Directions.
Go to the line below containing "desde hace muchos" and print exactly from there through the line containing "potencia en materia", both included. Print nothing else.

Stored data.
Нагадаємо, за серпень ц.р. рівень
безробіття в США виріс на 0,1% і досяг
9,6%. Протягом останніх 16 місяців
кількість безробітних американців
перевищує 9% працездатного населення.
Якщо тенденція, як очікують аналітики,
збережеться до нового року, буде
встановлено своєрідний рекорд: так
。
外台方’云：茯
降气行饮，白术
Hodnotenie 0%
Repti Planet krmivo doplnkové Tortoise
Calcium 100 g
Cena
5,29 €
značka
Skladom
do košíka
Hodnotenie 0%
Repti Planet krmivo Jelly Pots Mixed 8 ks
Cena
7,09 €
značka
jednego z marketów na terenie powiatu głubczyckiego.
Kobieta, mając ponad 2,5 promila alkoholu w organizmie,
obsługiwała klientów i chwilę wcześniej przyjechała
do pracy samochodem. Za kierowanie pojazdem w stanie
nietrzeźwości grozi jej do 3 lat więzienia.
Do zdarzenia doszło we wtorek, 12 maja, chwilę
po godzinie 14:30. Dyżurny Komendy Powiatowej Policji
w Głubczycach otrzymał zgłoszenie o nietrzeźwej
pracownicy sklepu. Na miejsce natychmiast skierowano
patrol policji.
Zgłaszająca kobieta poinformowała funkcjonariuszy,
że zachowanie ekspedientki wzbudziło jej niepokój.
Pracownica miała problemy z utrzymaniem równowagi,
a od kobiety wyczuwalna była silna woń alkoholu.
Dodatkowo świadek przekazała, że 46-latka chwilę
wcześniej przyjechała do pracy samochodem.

...

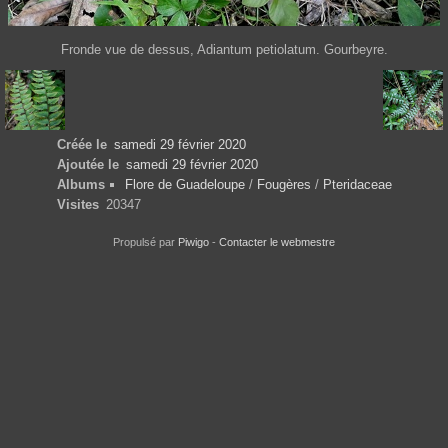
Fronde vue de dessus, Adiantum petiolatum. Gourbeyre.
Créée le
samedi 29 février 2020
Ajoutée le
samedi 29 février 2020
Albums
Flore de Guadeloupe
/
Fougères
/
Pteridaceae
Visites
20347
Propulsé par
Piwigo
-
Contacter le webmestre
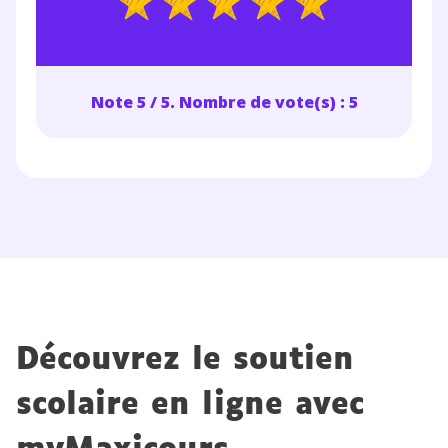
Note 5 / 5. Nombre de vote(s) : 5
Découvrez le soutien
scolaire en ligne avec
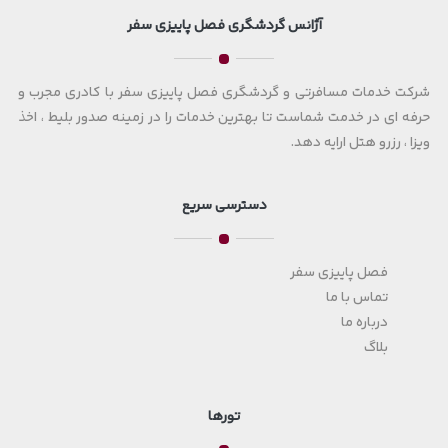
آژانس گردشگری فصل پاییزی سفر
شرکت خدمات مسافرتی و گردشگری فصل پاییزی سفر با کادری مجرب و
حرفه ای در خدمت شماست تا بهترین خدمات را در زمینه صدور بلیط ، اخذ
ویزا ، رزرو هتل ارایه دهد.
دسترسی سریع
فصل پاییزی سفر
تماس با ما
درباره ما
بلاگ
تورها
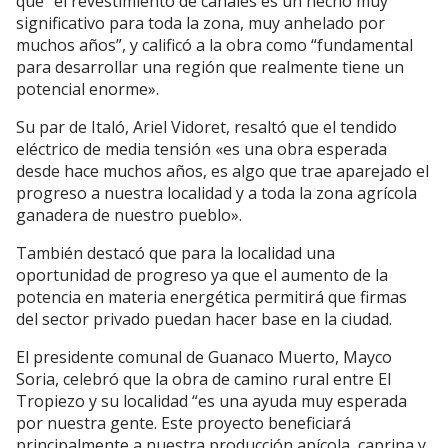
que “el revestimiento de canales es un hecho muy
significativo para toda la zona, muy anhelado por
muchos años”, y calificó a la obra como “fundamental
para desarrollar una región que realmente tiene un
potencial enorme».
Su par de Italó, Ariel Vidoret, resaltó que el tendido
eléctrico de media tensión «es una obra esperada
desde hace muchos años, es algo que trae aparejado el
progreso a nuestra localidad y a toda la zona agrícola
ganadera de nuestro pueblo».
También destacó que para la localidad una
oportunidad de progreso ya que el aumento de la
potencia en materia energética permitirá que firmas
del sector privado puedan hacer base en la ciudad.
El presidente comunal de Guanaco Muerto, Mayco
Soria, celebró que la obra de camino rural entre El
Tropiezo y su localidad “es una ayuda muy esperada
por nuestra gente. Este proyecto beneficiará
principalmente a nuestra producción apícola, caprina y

--

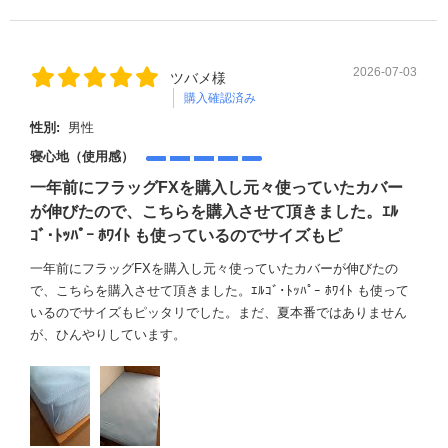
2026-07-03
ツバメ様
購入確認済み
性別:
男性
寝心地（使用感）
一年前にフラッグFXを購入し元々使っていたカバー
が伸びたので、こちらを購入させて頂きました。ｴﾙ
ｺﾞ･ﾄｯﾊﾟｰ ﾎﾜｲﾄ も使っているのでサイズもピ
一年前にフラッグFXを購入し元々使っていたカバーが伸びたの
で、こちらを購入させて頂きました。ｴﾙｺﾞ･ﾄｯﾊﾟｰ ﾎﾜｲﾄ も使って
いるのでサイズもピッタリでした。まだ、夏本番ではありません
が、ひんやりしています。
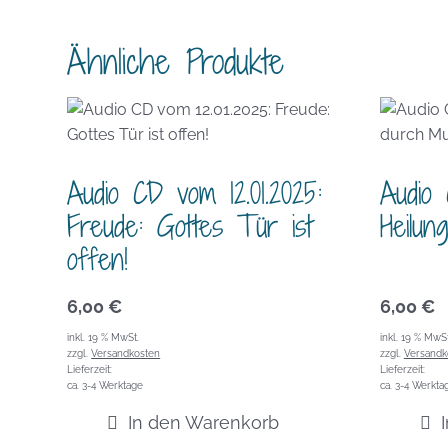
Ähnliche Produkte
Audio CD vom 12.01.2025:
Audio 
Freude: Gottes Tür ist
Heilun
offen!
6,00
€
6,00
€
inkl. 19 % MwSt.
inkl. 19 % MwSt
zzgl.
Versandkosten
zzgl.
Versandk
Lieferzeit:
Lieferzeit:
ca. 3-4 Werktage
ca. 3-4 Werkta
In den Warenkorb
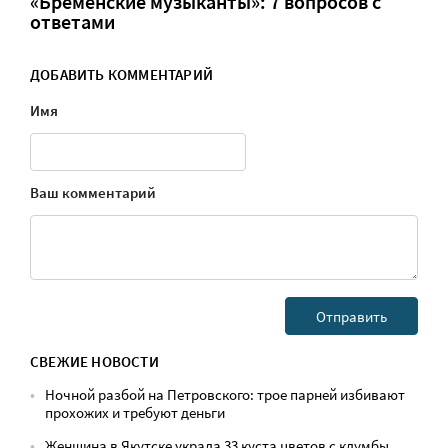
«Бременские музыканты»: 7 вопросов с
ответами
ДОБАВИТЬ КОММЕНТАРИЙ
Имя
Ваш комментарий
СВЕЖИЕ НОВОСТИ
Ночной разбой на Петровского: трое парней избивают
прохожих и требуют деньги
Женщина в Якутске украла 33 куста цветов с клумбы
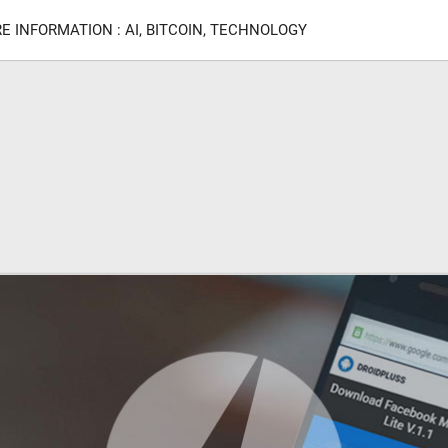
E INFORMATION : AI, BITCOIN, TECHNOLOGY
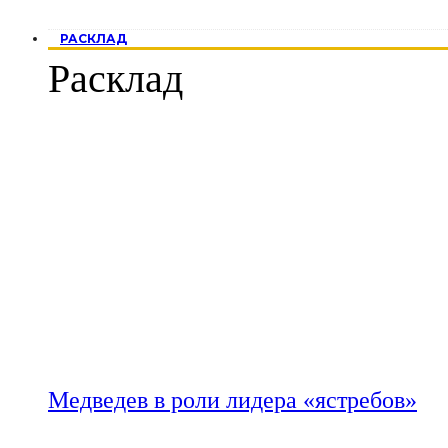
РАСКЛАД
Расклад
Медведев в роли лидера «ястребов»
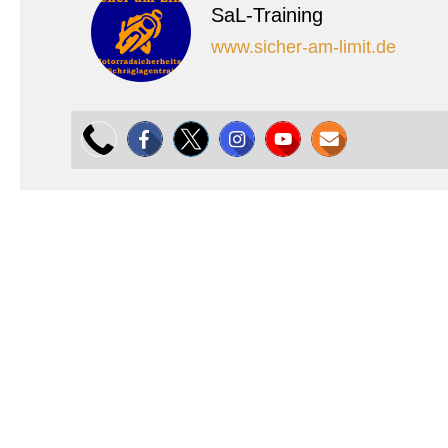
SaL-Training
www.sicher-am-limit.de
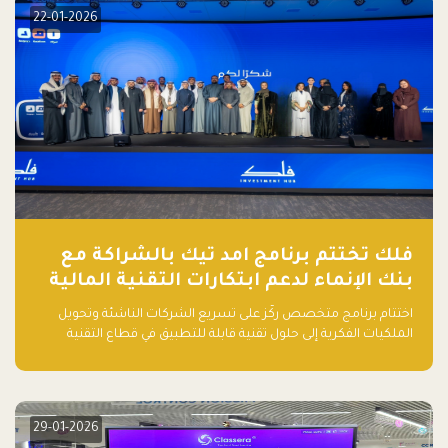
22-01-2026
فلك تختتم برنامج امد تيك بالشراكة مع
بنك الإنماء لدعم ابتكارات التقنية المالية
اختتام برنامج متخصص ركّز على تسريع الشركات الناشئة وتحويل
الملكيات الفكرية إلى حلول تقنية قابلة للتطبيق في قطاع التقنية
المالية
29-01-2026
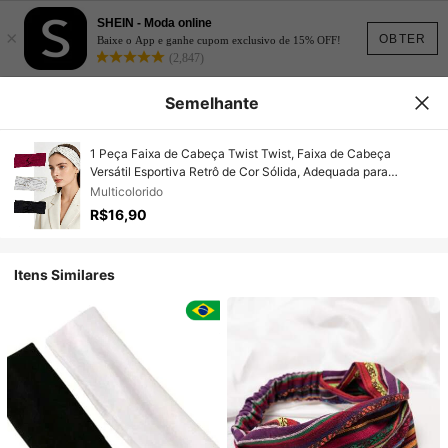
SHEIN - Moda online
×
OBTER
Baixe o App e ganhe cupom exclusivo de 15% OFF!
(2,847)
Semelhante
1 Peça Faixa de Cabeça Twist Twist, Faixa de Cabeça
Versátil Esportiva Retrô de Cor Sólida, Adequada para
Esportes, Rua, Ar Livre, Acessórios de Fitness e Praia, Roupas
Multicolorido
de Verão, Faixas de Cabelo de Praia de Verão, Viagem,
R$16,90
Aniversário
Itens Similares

Result.
desde hace muchos años, es algo que trae aparejado el
progreso a nuestra localidad y a toda la zona agrícola
ganadera de nuestro pueblo».
También destacó que para la localidad una
oportunidad de progreso ya que el aumento de la
potencia en materia energética permitirá que firmas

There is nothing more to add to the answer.